On the instant of the last sound of the man's voice he dropped. He dropped like a stone. His movement came only the barest fraction of a second before the crack of the revolver prefixed the whistle of the bullet which spat itself deeply into the woodwork of the trestle.

Thought and action ran a neck and neck race in Kars at all times. Now it was never better exampled. His arms flung out as he dropped. And, before a second pressure of the trigger could be accomplished, the man behind the gun was caught, and thrown, and sprawled on the ground with his intended victim uppermost.

For Kars it was chiefly a struggle for possession of the gun. On his assailant's part it was for the use of it upon his intended victim.

Kars had felled the man by the weight and suddenness of his attack. He had him by the body, and his own great bulk lay atop of him. But the man's arms were free. There was a moment's desperate pause as they fell, and it was that pause which robbed the gunman of his chance of accomplishing the murder he had designed. Kars knew his man on the instant. The voice was the voice of Louis Creal, the half-breed who had warned him of the danger of Bell River. He could have laughed had not the moment been too desperate.

On the instant of impact with the ground Kars released his hold of the man's body, and with catlike agility hurled himself at the man's throat. With the threat of the revolver over him there remained only one means of defence. He must paralyze all action even if he killed the man under his hands. Physically his assailant was no match for him, but the gun leveled things up.

His great hands closed on the man's throat like a vice. It was a strangle hold that knew no mercy. He reared his body up and his grip tightened. The Breed struggled fiercely. He flung up his gun arm and fired recklessly. The first shot flew high into the air but the scorch of the fire stung the face of the man over him. A second shot came. It cut its way through the thick muscles of Kars' neck. He winced under its hot slither, but his grip only further tightened on the man's throat.

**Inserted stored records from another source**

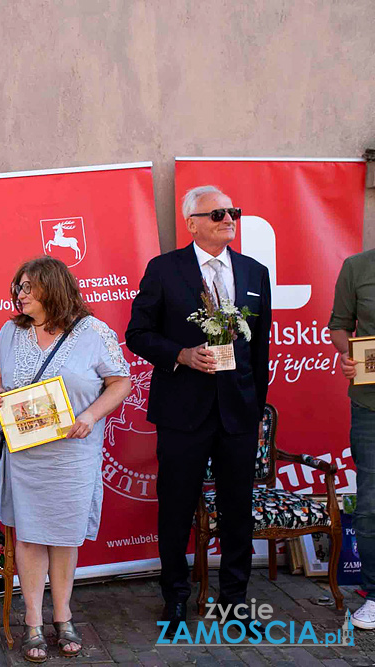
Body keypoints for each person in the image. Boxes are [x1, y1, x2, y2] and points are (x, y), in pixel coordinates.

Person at [126, 185, 271, 634]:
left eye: (234, 212)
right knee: (175, 507)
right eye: (218, 214)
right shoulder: (164, 270)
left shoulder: (254, 272)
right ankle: (174, 598)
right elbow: (137, 333)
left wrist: (256, 408)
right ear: (192, 223)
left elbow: (260, 347)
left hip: (239, 414)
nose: (229, 219)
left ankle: (233, 601)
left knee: (236, 510)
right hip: (182, 412)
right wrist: (182, 355)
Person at [0, 257, 130, 662]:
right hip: (26, 453)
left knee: (65, 536)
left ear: (53, 287)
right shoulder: (11, 332)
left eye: (28, 286)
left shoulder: (93, 331)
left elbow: (120, 382)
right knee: (29, 536)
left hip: (73, 453)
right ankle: (32, 620)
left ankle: (63, 616)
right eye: (18, 287)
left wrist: (89, 416)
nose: (20, 294)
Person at [330, 248, 375, 628]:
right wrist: (348, 355)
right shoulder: (357, 267)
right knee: (371, 505)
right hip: (370, 405)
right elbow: (339, 326)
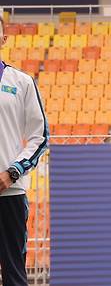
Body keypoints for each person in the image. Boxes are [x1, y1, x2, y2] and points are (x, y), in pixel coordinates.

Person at [0, 17, 49, 286]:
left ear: (4, 39)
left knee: (14, 274)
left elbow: (39, 137)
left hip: (10, 192)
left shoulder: (22, 82)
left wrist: (11, 173)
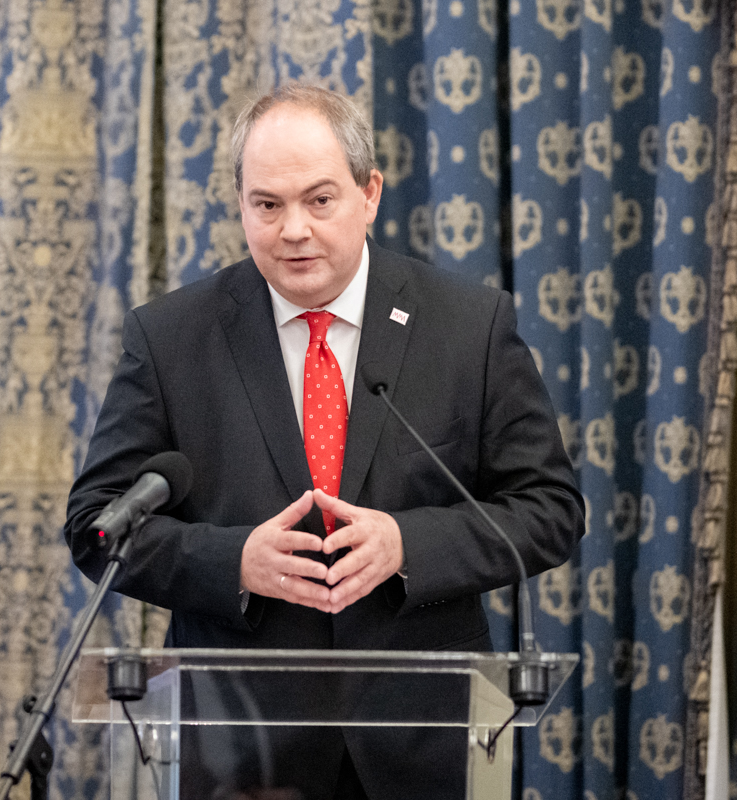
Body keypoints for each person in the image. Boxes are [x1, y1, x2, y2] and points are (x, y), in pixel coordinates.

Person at [64, 84, 584, 799]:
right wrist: (234, 562)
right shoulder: (171, 338)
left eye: (319, 200)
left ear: (369, 194)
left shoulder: (470, 327)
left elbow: (550, 509)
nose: (293, 230)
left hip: (420, 739)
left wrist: (407, 544)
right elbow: (97, 525)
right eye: (267, 205)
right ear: (240, 204)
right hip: (238, 743)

Then came collapse with hideous suddenness. With a choking gurgle the Breed's arms dropped nervelessly to the ground and the revolver fell from his relaxed grip. On the instant the white man released his hold. He caught up the gun and flung it wide.

He had won out. The cost to him did not matter. He stood up and gazed down at the man on the ground. He was still—quite still. Then he searched his own pockets for a handkerchief. The only one he possessed had been set to precious use. He rejected it. So he bent over the prostrate Breed and unfastened the colored handkerchief about his neck. This he proceeded to fasten about the flesh wound in his own neck, for the blood flowing from it was saturating his clothes.

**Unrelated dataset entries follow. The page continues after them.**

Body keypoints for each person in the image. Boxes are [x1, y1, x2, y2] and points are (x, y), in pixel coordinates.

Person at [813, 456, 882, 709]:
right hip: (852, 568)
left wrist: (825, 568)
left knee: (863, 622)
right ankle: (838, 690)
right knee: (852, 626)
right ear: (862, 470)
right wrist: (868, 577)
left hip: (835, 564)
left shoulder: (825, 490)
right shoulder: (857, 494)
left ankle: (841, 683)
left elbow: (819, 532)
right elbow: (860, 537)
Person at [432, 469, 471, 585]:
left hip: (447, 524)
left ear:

A moment later the half-breed stirred. It was what the white man had awaited. The sight of the movement brought a sigh of relief. He was glad he had not been forced to become the slayer of the man.

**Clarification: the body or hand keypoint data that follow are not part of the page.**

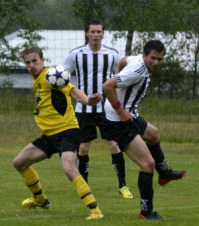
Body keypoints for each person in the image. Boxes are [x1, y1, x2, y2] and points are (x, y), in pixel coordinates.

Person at [13, 46, 104, 220]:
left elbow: (73, 91)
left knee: (69, 168)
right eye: (28, 62)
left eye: (35, 61)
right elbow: (46, 108)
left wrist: (88, 101)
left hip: (67, 132)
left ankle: (95, 211)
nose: (31, 65)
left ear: (42, 60)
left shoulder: (51, 76)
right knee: (18, 162)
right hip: (48, 136)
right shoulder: (37, 81)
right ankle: (40, 199)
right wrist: (43, 132)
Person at [102, 40, 186, 220]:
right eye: (153, 58)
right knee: (147, 164)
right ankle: (146, 212)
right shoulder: (137, 70)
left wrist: (120, 76)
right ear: (145, 55)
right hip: (119, 121)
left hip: (129, 115)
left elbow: (123, 60)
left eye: (160, 59)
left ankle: (164, 174)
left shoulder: (136, 61)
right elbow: (107, 86)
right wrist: (120, 110)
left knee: (153, 134)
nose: (156, 63)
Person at [62, 19, 132, 199]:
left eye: (98, 32)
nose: (95, 35)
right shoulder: (76, 54)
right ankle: (84, 186)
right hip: (83, 109)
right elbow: (62, 77)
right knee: (83, 147)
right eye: (92, 32)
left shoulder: (112, 54)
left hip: (107, 109)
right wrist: (75, 95)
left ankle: (123, 186)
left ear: (103, 34)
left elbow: (122, 75)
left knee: (114, 144)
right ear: (87, 33)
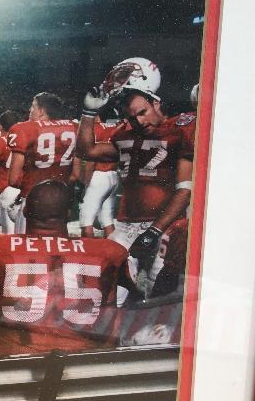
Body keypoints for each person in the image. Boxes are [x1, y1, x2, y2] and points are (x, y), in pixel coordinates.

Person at [0, 180, 128, 356]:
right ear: (68, 213)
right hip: (82, 360)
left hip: (13, 360)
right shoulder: (107, 251)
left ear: (25, 212)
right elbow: (114, 317)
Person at [75, 57, 195, 296]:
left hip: (165, 226)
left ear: (156, 103)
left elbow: (185, 190)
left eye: (142, 112)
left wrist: (155, 231)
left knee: (157, 292)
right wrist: (88, 113)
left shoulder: (180, 130)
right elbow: (86, 150)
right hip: (125, 226)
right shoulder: (124, 134)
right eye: (131, 117)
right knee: (107, 289)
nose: (138, 121)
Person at [0, 93, 78, 235]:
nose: (30, 110)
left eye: (33, 106)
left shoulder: (23, 129)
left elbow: (13, 179)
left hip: (32, 201)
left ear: (41, 111)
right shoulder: (74, 127)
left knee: (27, 250)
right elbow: (76, 175)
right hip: (59, 203)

Five minutes later the dazed half-breed seemed to awaken to realities. He propped himself on his elbow, and, with his other hand, felt about his throat, whilst his dark, evil face and beady eyes stared malevolently up in the moonlight at the man standing over him.

"Feeling better?" the white, man demanded coldly.

As he received no answer he went on.

"Guess you acted foolish trailing up so close on me. Maybe you were scared you'd miss me in the dark? Anyway, you gave me a chance no real gunman would have given. Guess you weren't more than a rabbit in my hands. Say, can you swim? Ah, don't feel like talking," he added, as the man still kept to his angry silence. "Anyway you'll need to. You've got off mighty light. Maybe a bath won't come amiss."

He bent down and before the Breed was aware of his intention he seized him in his arms and picked him up much as he might have picked up some small child.

Then the struggle began afresh. But it was hopeless from the outset. Louis Creal, unarmed, was powerless in the bear-like embrace of John Kars. Struggling and cursing, the half-breed was borne to the water's edge, held poised for a few seconds, then flung with all the strength of the white man into the rapid waters of the Bell River.

Kars only waited to see him rise to the surface. Then, as the man was carried down on the swift tide, swimming strongly, he turned away with a laugh and hurried from the scene.